The inflows have given foreigners increasing clout in a market that the government historically has carefully controlled.
Overseas ownership of bonds in a category called "fully accessible route (FAR)" climbed to 7%, Reuters' Dharamraj Dhutia reported. FAR bonds, introduced in 2020, have no foreign investment restrictions and are now part of three global bond indices, buffing their attractiveness to foreign investors.
Prior to 2020, India had tightly limited overseas investment in government debt, even though equity markets were fully open. The worry was that foreign ownership might spur volatility in borrowing costs across the economy, acting as a constraint on policymakers.
For instance, bond vigilantes — investors who demand higher yields when they perceive fiscal risks — could complicate the pursuit of spending priorities such as strategic energy reserves. Yields rise when bonds sell off.
India could eventually become more susceptible to such pressures, but those risks remain limited for now, said Upadhyay.

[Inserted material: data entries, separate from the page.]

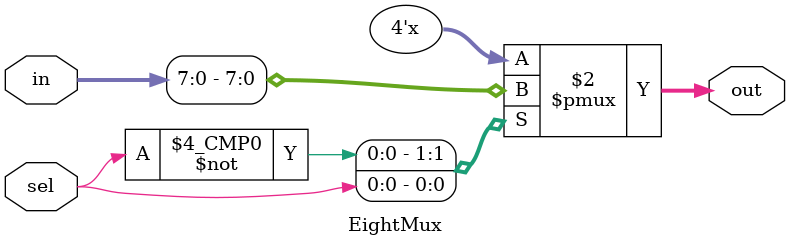
<source format=v>
`timescale 1ns / 1ps


module EightMux(out, in, sel);
    output [3:0] out;
    input [8:0] in;
    input sel;
    
    reg [3:0] out;
    always @ (sel or in)
        begin
            case (sel)
                1'b0: out <= in[8:4];
                1'b1: out <= in[3:0];
            endcase
        end
endmodule

</source>
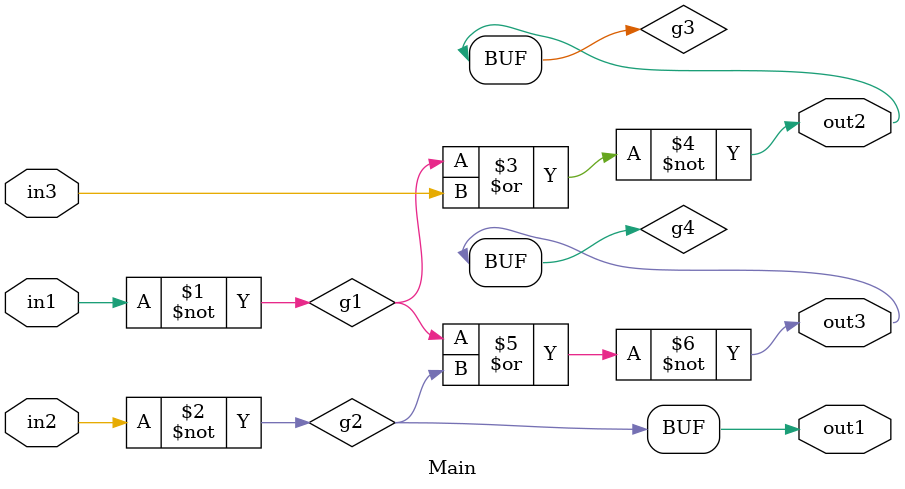
<source format=v>
module Main(in1, in2, in3, out1, out2, out3);
  output out1, out2, out3;
  input in1, in2, in3;  
  
  assign g1 = ~in1;
  assign g2 = ~in2;
  assign g3 = g1 ~| in3;
  assign g4 = g1 ~| g2;
  
  assign out1 = g2;
  assign out2 = g3;
  assign out3 = g4;
  
  endmodule

</source>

"Foreign ownership of Indian government bonds is still low, while domestic banks and insurers continue to provide a stable source of demand because of regulatory requirements," he said.
Banks are required to hold 18% of their deposits in government bonds, while investment guidelines for insurance companies also require large holdings of these securities.
India's 7% foreign ownership is lower than countries like Malaysia and Indonesia, where overseas investors own about 22% and 14% of government debt, respectively.
And QuantEco's Kumar noted that much of the investment has come from funds tracking global bond indices, suggesting the inflows could prove sticky.
"These are largely passive investors and they typically don't swing positions very sharply due to near-term macroeconomic developments as their holdings are linked to an index weight," he said.